Available data: Begin
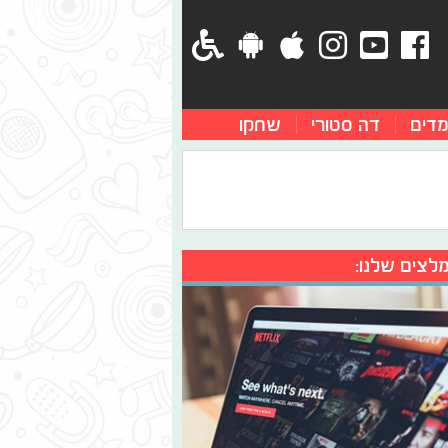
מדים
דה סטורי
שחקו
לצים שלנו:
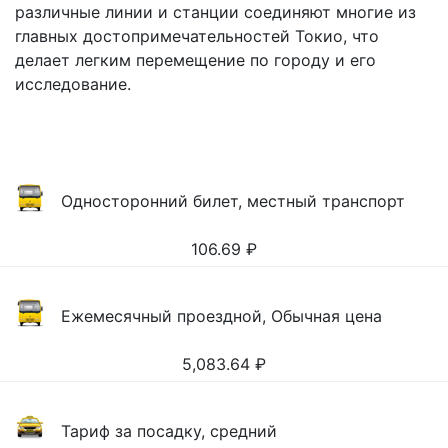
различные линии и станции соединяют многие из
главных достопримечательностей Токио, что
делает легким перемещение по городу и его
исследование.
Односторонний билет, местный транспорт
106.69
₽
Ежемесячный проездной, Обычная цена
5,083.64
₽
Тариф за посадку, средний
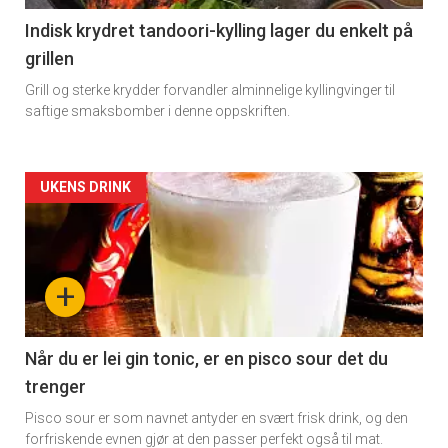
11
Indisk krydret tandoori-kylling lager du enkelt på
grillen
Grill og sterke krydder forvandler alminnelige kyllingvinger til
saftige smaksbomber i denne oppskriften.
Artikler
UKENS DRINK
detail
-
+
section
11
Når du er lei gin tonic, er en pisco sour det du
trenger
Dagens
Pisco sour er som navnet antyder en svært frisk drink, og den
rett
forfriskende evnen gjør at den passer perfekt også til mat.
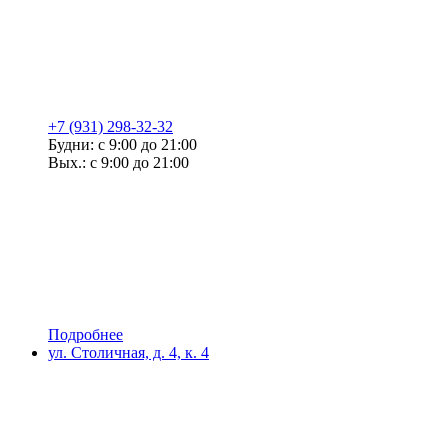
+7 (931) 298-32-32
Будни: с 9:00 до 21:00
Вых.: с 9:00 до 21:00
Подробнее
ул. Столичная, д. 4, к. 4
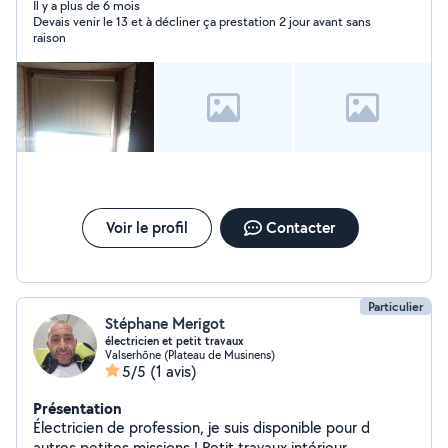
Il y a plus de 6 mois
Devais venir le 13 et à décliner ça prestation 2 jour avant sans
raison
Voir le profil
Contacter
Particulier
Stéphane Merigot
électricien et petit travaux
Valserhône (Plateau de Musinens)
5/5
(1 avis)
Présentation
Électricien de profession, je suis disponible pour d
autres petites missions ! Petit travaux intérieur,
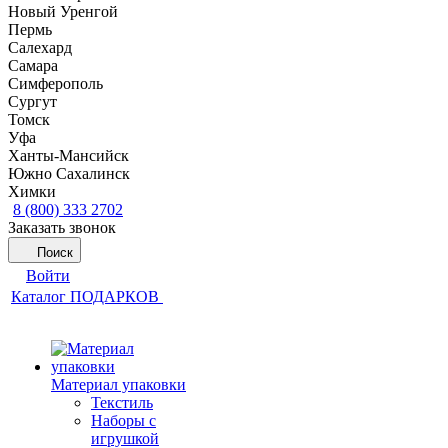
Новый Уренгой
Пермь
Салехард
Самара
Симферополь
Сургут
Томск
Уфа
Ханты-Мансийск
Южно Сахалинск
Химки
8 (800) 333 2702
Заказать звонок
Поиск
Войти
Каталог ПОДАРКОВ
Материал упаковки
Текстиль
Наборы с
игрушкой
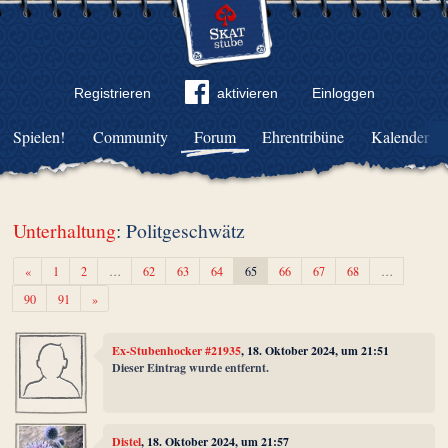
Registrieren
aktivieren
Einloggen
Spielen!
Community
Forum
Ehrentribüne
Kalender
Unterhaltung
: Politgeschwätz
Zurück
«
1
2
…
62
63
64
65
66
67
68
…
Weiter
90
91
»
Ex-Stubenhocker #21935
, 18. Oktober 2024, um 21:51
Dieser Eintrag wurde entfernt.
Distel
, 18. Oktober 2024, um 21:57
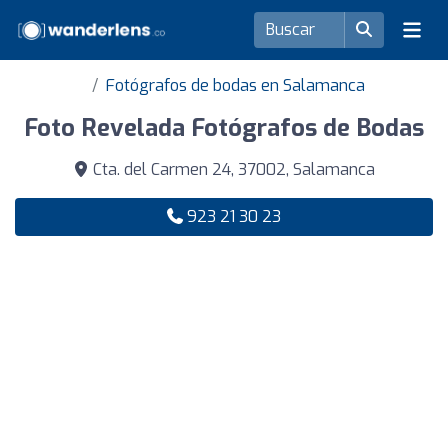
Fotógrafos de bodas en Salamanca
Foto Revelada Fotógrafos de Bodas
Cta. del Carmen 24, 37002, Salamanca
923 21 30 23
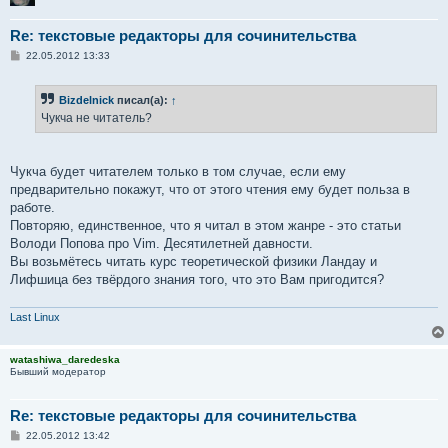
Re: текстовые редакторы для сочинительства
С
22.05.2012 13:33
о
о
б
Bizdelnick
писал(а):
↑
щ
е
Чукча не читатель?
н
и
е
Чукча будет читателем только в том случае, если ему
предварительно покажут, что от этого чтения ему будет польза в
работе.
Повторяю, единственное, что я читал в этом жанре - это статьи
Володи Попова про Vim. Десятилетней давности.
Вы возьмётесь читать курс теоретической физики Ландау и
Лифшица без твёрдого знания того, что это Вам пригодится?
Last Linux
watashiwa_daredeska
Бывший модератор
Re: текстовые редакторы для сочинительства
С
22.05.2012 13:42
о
Available data: End
- _Work request_:
Counting only lines that contain the string "Oktober", say how many appear in the listing above, with the number as the entire reply.

- _Written solution_:
2